Video footage of an African American exploratory group's trip to Yanga, Veracruz, Mexico

Reference: Blacks in Colonial Veracruz: Race, Ethnicity, and Regional Development, by Patrick J. Carroll (2001)


  1. Excellent! These people also defeated the French in what is known today as Cinco de Mayo.

    T. West

    1. I would like to know more. Any links or websites?

  2. Greetings,
    I'm happy to stumble upon your blog. I have somewhat a similar blog focusing specifically on Afro-Latinos. I enjoyed your information on Gaspar Yanga.

    Bill Smith
    African American-Latino World

  3. Thank you Bill and AfriSynergy for visiting and commenting. Bill, you also have a great blog with a wealth of information about Africans in Spanish-speaking countries. Continue sharing this wealth of information. We are all one from the same root.

  4. I have enjoyed my recent studies and findings of great African exploits in our world history, we have great military leaders such as 'Hannibal Barca of late BC to to the great strategist of Queen Lamina of Nigeria. We must as a people began to tell our children that before we were SLAVES.

  5. I really enjoyed this blog. Didn't know that there were blacks who look like me in Mexico which I am African American. Very Informative! This should be part of Black History here in America.

    1. They built the huge port & fort along the coast of Veracruz.

  6. I found the information about Yanga to be very interesting. I am Mexican-American. My great-grandfather was black and he was born in Veracruz. I also have black relatives in the village of Mandinga which is in the same region. I recently had a DNA test done and I am 12% African. I had heard stories about Yanga, but the information you provided was much more informative. Thank you for your blog!

  7. Nice to know this about my heritage!!! My son is black and mexican/native American Indian, his father would tell me about everything but sometimes as important as this he never mentioned.. (what a shame) to have pride and also to have a child and you can't share all points of Mexico.. But love the information!! Thanks again, and Yes this should be in History books

  8. Wow!!! There is so much history that remains hidden on purpose . if we were to realise our connections and unite it would be a very different world

  9. The greatist cover up in history is starting to unravel before our eyes. We are all connected. Divide and conquer is more then a phrase of war, its what happened to us centuries ago. We dont know who we really are. Its global.
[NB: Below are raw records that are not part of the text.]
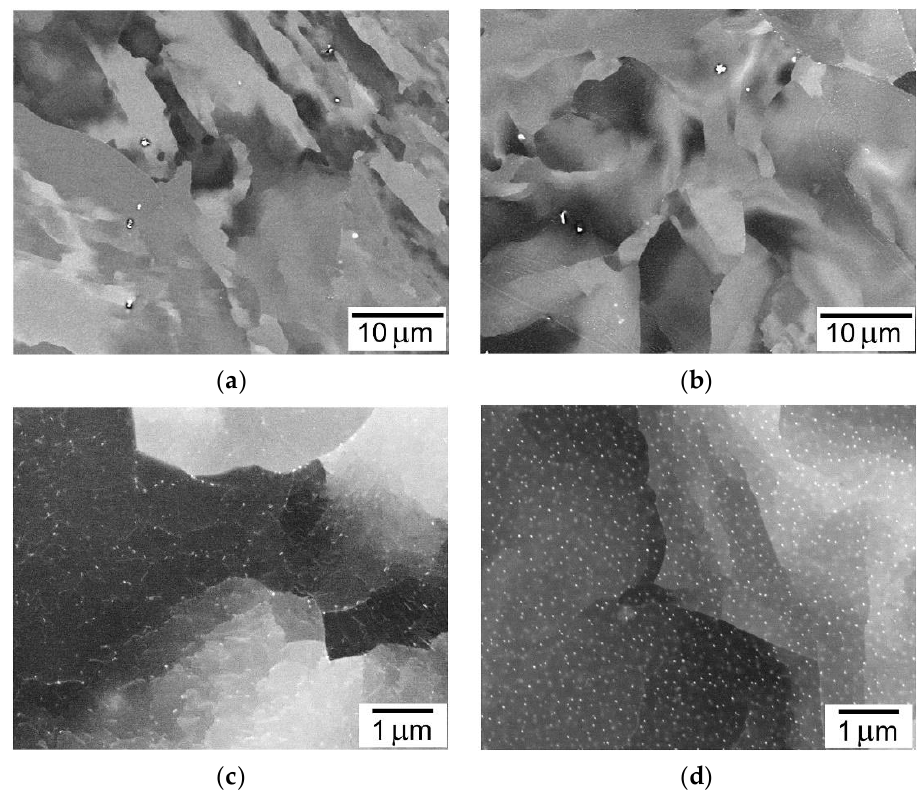
Figure 7. BSE images taken from gauge portions of the creep-interrupted alloys at 240 h under the creep condition of 650 °C/60 MPa at low ( a , b ) and high ( c , d ) magnifications: ( a , c ) 0.09 Hf alloy, ( b , d ) 0.33 Hf alloy. Fine particles observed in ( c , d ) are Fe 2 Hf Laves phase. Relatively coarse particles observed in ( a , b ) are Hf containing carbide/carbonitride.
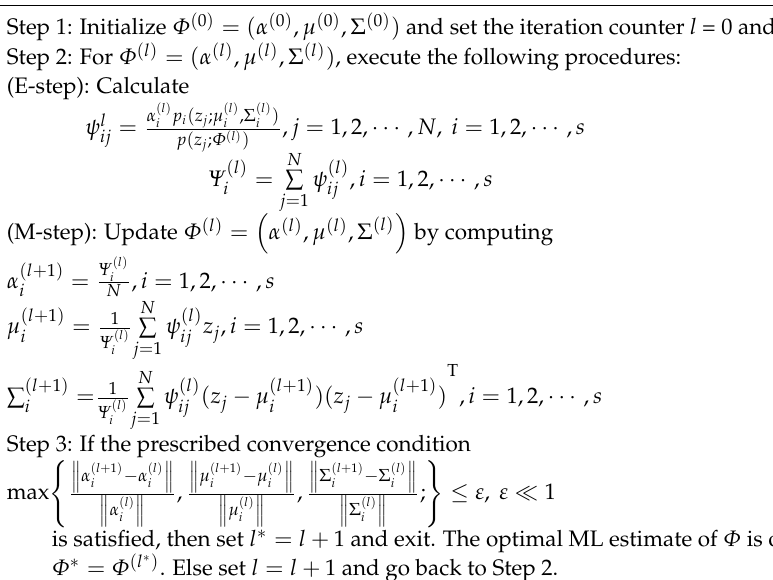
Algorithm 1 . The Execution Process of the EM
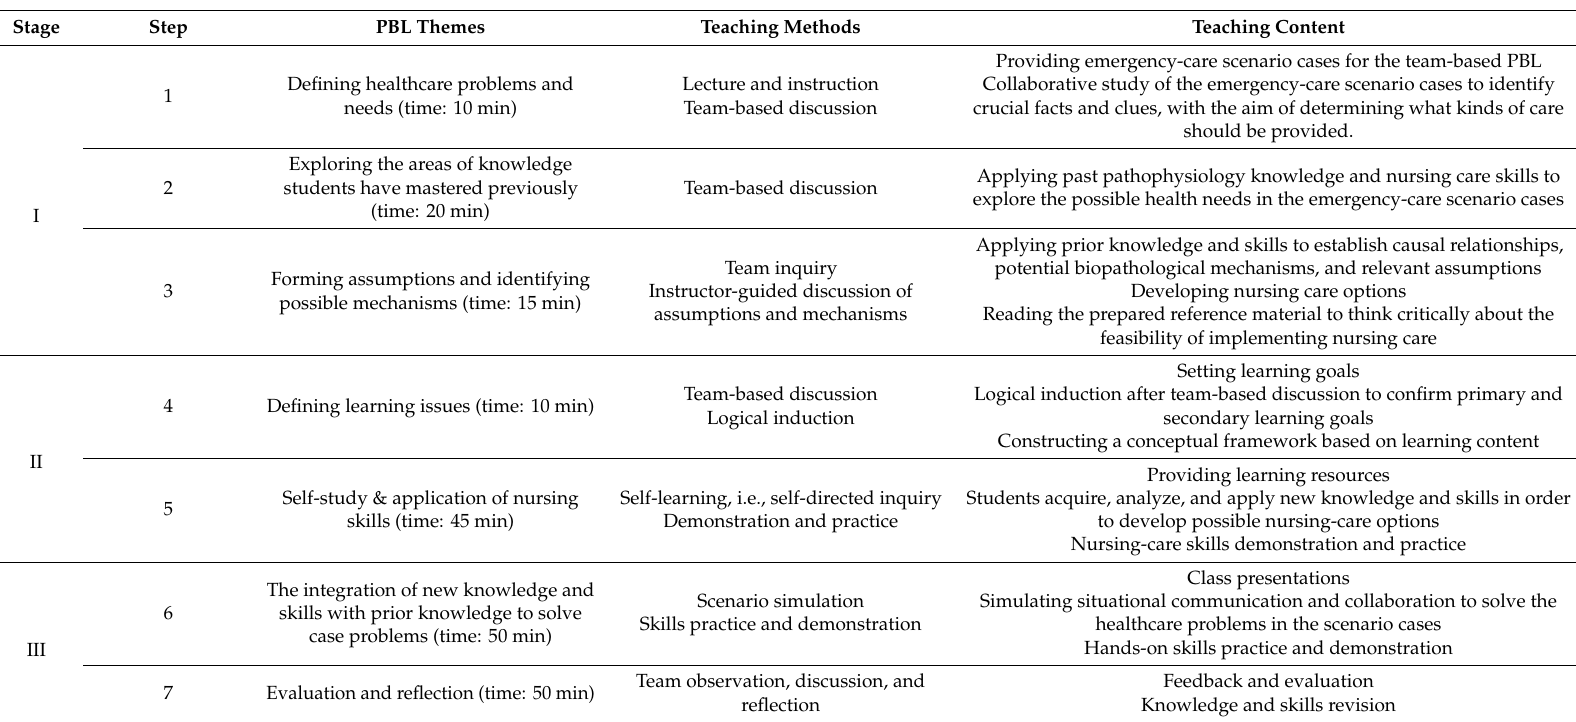
Table 2. Teaching procedure used for the integrative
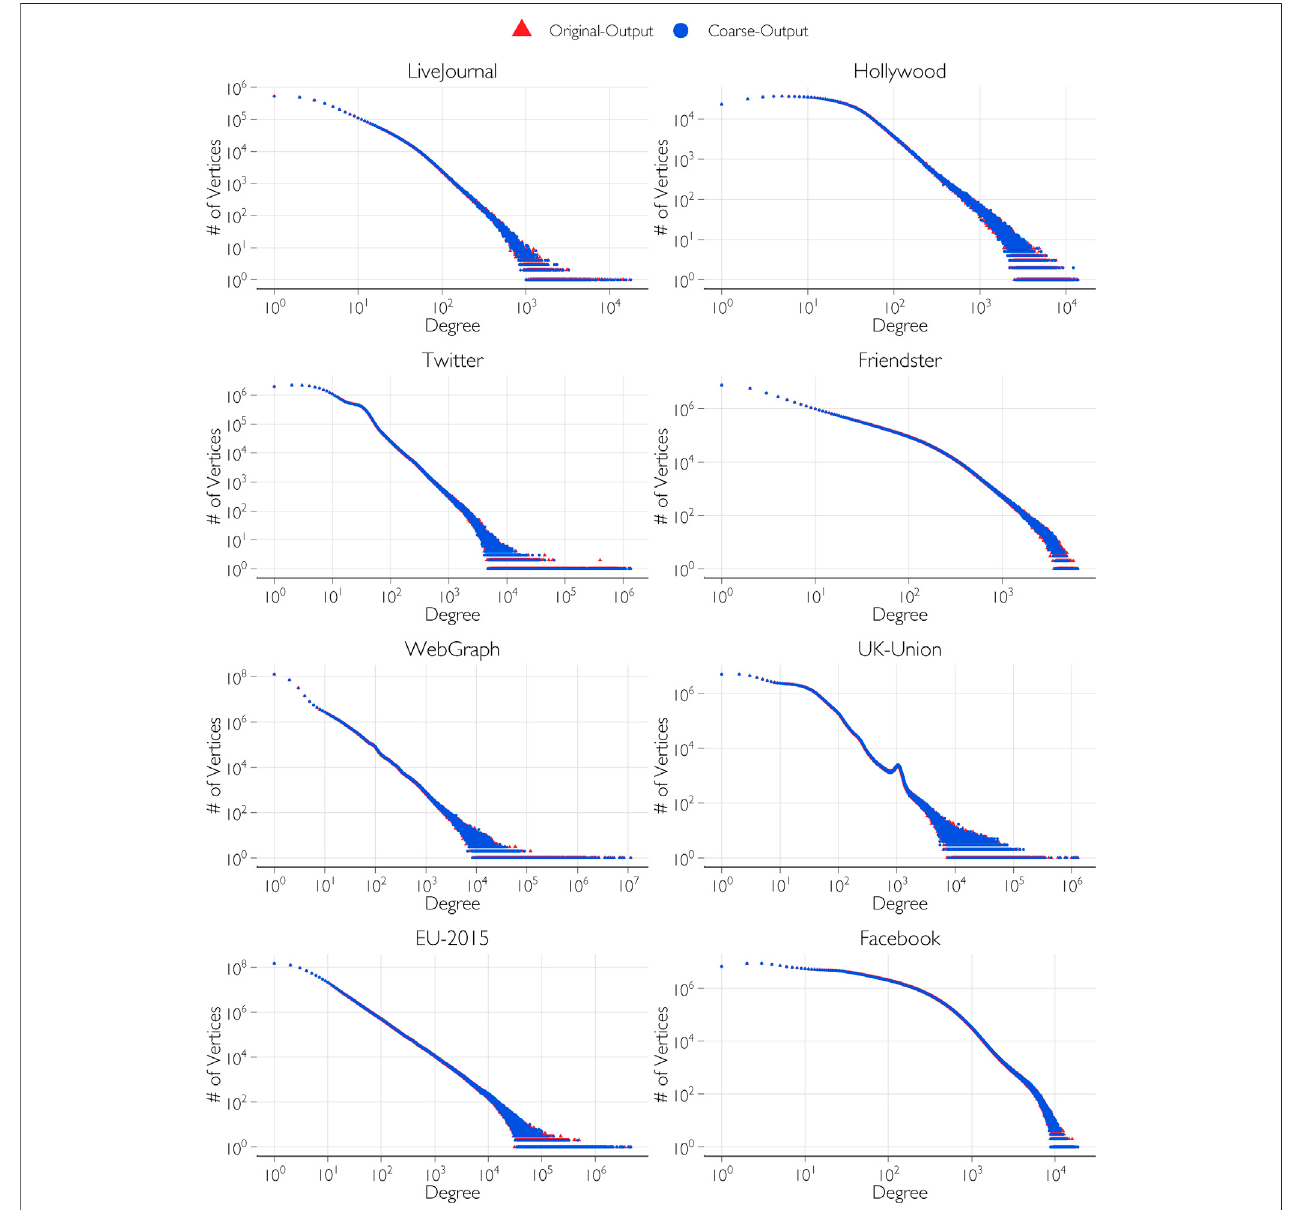
FIGURE 9 | Validating the output degree distribution from coarsened input distributions by comparison with that from original input distributions.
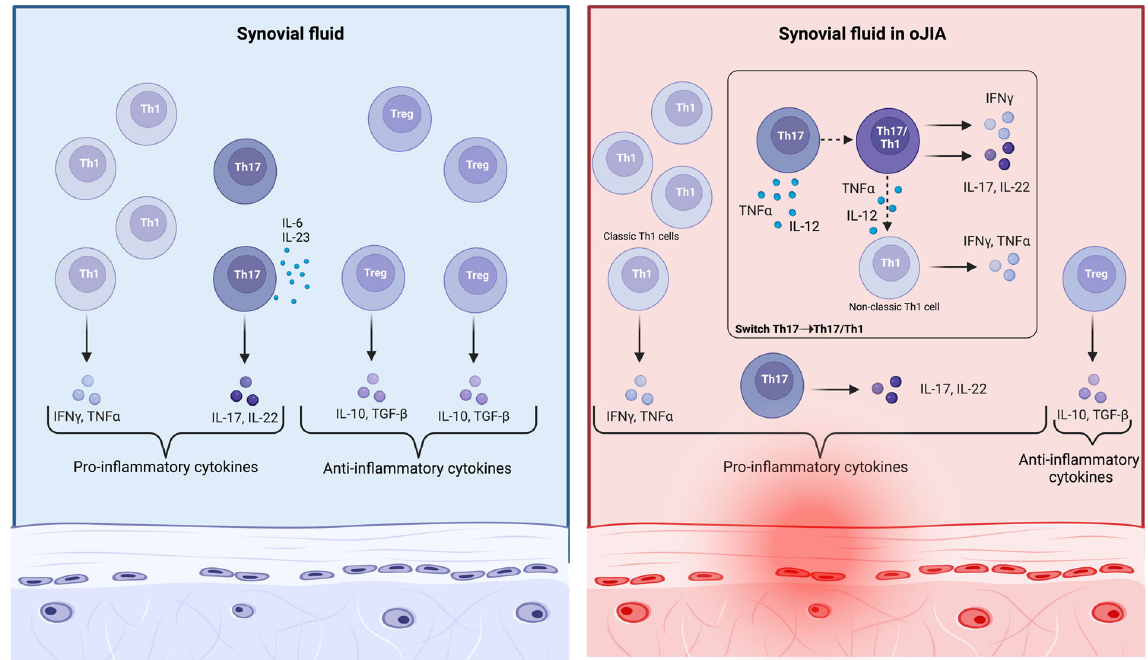
Figure 3. In the local inflammatory environment present in oJIA, CD4+ Th17 cells develop the ability to generate IFN γ when stimulated by cytokines such as IL ‐ 12 and TNF α . Such Th cells have an intermediate phenotype, known as Th17/Th1, and first generate both IFN γ and IL ‐ 17, and then only IFN γ . Both non ‐ classic Th1 cells and Th17/Th1 cells are highly present in inflamed joints, with a large amount of IL ‐ 17, IFN γ , and TNF α (created with “BioRender.com”, accessed on 28 December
    1. Indeed. We are all connected!
      In México we all know that our first black President was Vicente Guerrero who was born in a small town near Acapulco(todayʻs state of Guerrero...named in his honor). Vicente Guerrero is one of our most beloved heroes in Mexicoʻs History ;)
      Guerrero championed the causes of the racially and economically oppressed. As he became President,he ordered an immediate abolition of slavery on September 16 of 1829. In central Mexico, there were few black slaves brought by the spaniards, so that gesture was largely symbolic, but in the Mexican state of Texas, where Anglo-American slave-holding southerners were colonizing, the decree went against their economic interests, so later, Mexico lost Texas because they wanted to keep ʻslaveryʻ alive and well, and not the story of The Alamo hahahaha....that is not the true story for us... it was Slavery! As you said, there are many stories kept hidden , others totally erased....

  10. Great blog and truly informative, I just learnt something new-that Mexico once had a black president and that he was a great man indeed. I love the story Gaspar Yanga, but I was searching for something about Juan Garridor in his relationship to San Lorenzo de los negro. Anything about him?

  11. I want to cry but Thank God for your website, because I am quite sure that MOST people don't know that this website even exists. When I see how Afro Latinos ARE STILL being treated, ESPECIALLY on television (hardly any black actors/actresses and they seem fine with this even now). This is Twenty Eighteen and Afro Are 'still' few and far between, and Telemundo IS by far the worst.
    Please post more articles like this one? Thank you.